**Record extracts**
------------------------

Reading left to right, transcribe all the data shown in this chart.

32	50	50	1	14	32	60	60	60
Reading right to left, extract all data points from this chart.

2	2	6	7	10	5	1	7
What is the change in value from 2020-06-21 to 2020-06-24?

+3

------------------------

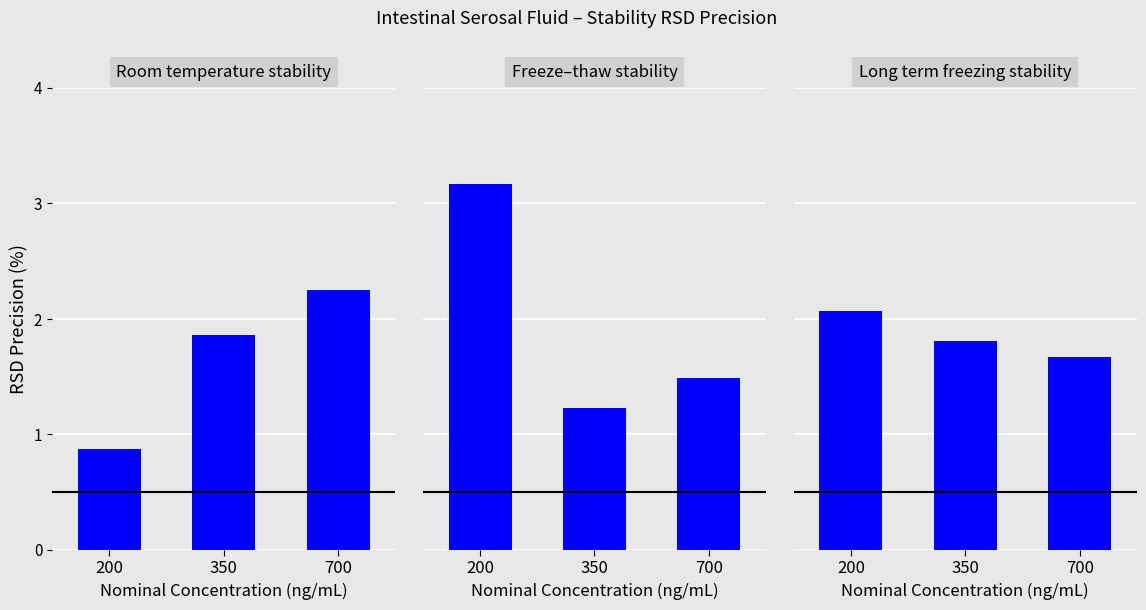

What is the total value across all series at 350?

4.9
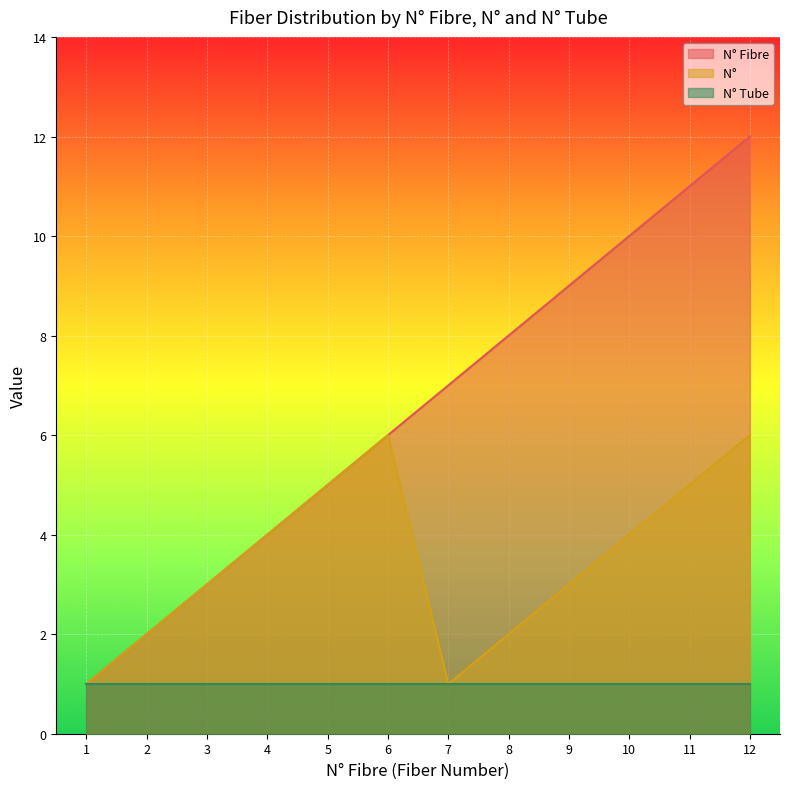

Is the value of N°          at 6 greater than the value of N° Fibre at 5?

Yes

------------------------

**Work to complete**
Please copy the entries starting with the line that contains "Reading left to" and going on through the line that contains "What is the change", swapping "chart" for "graph" and keeping everything else the same.

**Written answer**
Reading left to right, transcribe all the data shown in this graph.

32	50	50	1	14	32	60	60	60
Reading right to left, extract all data points from this graph.

2	2	6	7	10	5	1	7
What is the change in value from 2020-06-21 to 2020-06-24?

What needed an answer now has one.